2,748,779 shares of common stock are held of record by Insight Venture Partners Growth-Buyout Coinvestment Fund, L.P. (“IVP Coinvestment”), 2,209,859 shares of common stock are held of record by Insight Venture Partners Growth-Buyout Coinvestment Fund (Cayman), L.P. (“IVP Coinvestment Cayman”), 2,031,972 shares of common stock are held of record by Insight Venture Partners Growth-Buyout Coinvestment Fund (Delaware), L.P. (“IVP Coinvestment Delaware”) and 2,500,888 shares of common stock are held of record by Insight Venture Partners Growth-Buyout Coinvestment Fund (B), L.P. (“IVP Coinvestment (B)” and, together with IVP Coinvestment, IVP Coinvestment Cayman and IVP Coinvestment Delaware, the “IVP Coinvestment Funds” and, IVP Coinvestment Funds together with the IVP X Entities and the IVP IX Funds, the “Funds”).
The amount listed as owned by each IVP Coinvestment Fund may be deemed to be attributable to each of the other IVP Coinvestment Funds, Insight Venture Associates Growth-Buyout Coinvestment, L.P. (“IVA Coinvestment”), Insight Venture Associates Growth-Buyout Coinvestment, Ltd. (“IVA Coinvestment Ltd”) and Holdings, because Holdings is the sole shareholder of IVA Coinvestment Ltd, which in turn is the general partner of IVA Coinvestment, which in turn is the general partner of each of the IVP Coinvestment Funds.

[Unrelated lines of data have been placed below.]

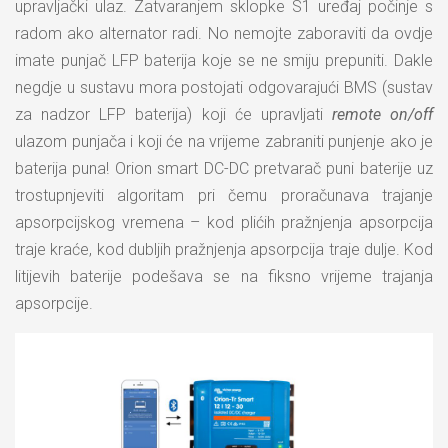
upravljački ulaz. Zatvaranjem sklopke S1 uređaj počinje s
radom ako alternator radi. No nemojte zaboraviti da ovdje
imate punjač LFP baterija koje se ne smiju prepuniti. Dakle
negdje u sustavu mora postojati odgovarajući BMS (sustav
za nadzor LFP baterija) koji će upravljati
remote on/off
ulazom punjača i koji će na vrijeme zabraniti punjenje ako je
baterija puna! Orion smart DC-DC pretvarač puni baterije uz
trostupnjeviti algoritam pri čemu proračunava trajanje
apsorpcijskog vremena – kod plićih pražnjenja apsorpcija
traje kraće, kod dubljih pražnjenja apsorpcija traje dulje. Kod
litijevih baterije podešava se na fiksno vrijeme trajanja
apsorpcije.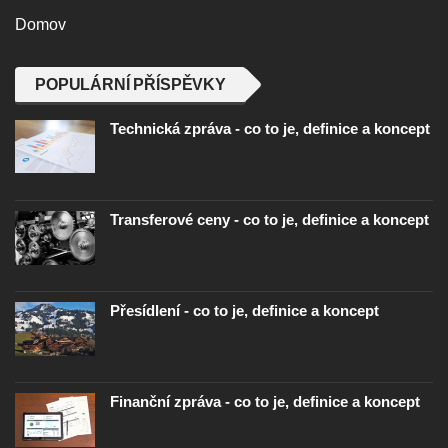
Domov
POPULÁRNÍ PŘÍSPĚVKY
Technická zpráva - co to je, definice a koncept
Transferové ceny - co to je, definice a koncept
Přesídlení - co to je, definice a koncept
Finanční zpráva - co to je, definice a koncept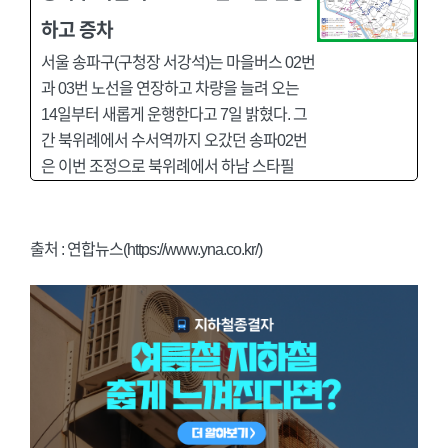
하고 증차
서울 송파구(구청장 서강석)는 마을버스 02번
과 03번 노선을 연장하고 차량을 늘려 오는
14일부터 새롭게 운행한다고 7일 밝혔다. 그
간 북위례에서 수서역까지 오갔던 송파02번
은 이번 조정으로 북위례에서 하남 스타필
출처 : 연합뉴스(https://www.yna.co.kr/)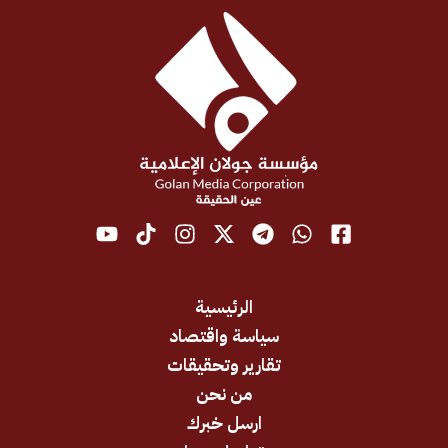
الرئيسية
سياسة واقتصاد
تقارير وتحقيقات
من نحن
ارسل خبرك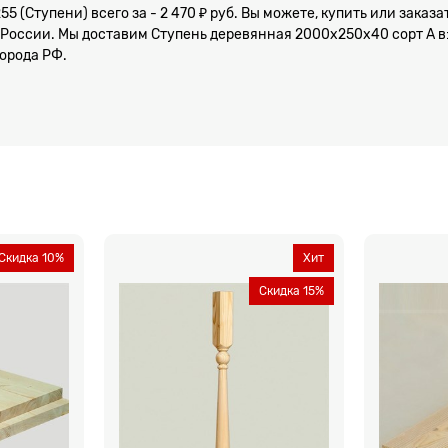
5 (Ступени) всего за - 2 470 ₽ руб. Вы можете, купить или зака
 России. Мы доставим Ступень деревянная 2000x250x40 сорт А в:
города РФ.
Скидка 10%
Хит
Скидка 15%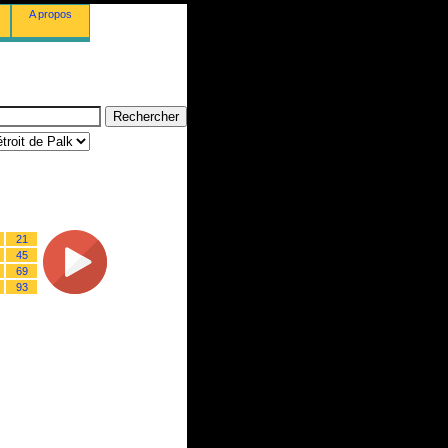
A propos
21
45
69
93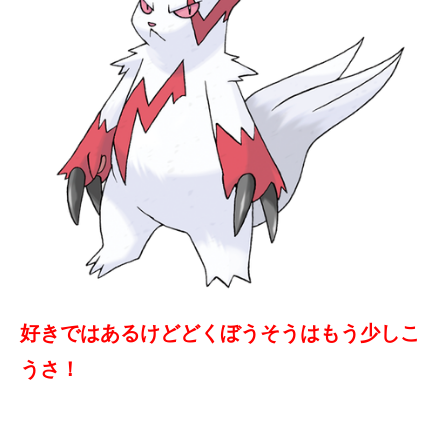
好きではあるけどどくぼうそうはもう少しこ
うさ！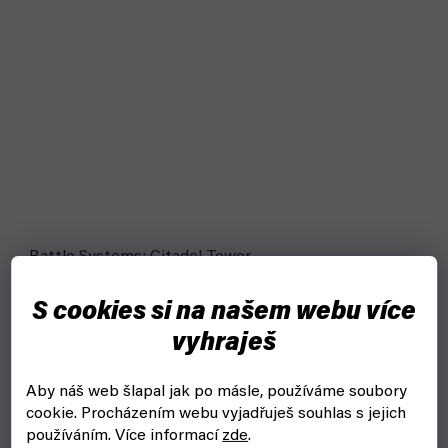
Battle Systems: Citadel Tower
skladem, ihned k odeslání
S cookies si na našem webu více
vyhraješ
499 Kč
Do košíku
Aby náš web šlapal jak po másle, používáme soubory
Každá figurková hra potřebuje pořádnou scenérii. Posilni
cookie.
Procházením webu vyjadřuješ souhlas s jejich
hradby svojí pevnosti, přidej perfektně zásobovanou strážní
věž a můžeš zahájit krycí palbu proti nepříteli s Battle...
používáním. Více informací
zde
.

Each of Jeffrey Horing, Deven Parekh, Jeffrey Lieberman and Michael Triplett is a member of the board of managers of Holdings and may be deemed to have shared voting and dispositive power over the shares held of record by the Funds. The foregoing is not an admission by IVA IX, IVA IX Ltd, IVA Coinvestment, IVA Coinvestment Ltd, IVA X, IVA X Ltd or Holdings that it is the beneficial owner of the shares held of record by the Funds. Each of Messrs. Horing, Parekh, Lieberman and Triplett disclaims beneficial ownership of the shares held by the Funds, except to the extent of his pecuniary interest therein, if any.
The address of each of the entities and persons identified in this Exhibit 99.3 is c/o Insight Partners, 1114 Avenue of the Americas, 36th Floor, New York, New York 10036.